Summary The skeleton is continuously remodelled throughout life, a process that is orchestrated by cells of the osteoblast lineage. Remodelling involves a complex network of cell–cell signalling involving systemic hormones, locally produced cytokines, growth factors and the mechanical environment of the cells. Here, we report on the effect of mechanically-induced strain on the synthesis by mouse calvarial osteoblasts in monolayer culture of IL-10 and IL-12, two cytokines that inhibit osteoclast formation in bone marrow cultures; IL-10 also suppresses osteoblast differentiation suggesting a role for both cytokines in bone physiology. A tensile strain was applied to the cells intermittently for 6 s, every 90 s, for 2–96 h. After 2-h culture, supernatants from deformed cells contained significantly less IL-10 than control cultures.
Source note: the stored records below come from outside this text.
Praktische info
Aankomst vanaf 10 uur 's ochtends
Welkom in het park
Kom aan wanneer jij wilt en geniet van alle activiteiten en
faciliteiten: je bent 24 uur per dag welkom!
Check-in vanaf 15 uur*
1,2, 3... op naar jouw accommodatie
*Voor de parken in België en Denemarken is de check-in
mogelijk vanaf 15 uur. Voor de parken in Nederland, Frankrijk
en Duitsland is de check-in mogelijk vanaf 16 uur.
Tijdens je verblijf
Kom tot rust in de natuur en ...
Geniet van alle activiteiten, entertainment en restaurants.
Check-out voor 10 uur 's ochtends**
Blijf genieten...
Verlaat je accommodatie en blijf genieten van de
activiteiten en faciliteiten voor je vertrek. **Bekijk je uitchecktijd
In contrast, mechanical deformation had a stimulatory effect on IL-12 synthesis; however, by 48 h both had returned to control levels. These data suggest that IL-10 and IL-12 can be added to the growing list of mechanical stress-responsive genes. The down-regulation of IL-10 and stimulation of IL-12 further suggests that the initial response of the cells to mechanical deformation was an osteogenic one.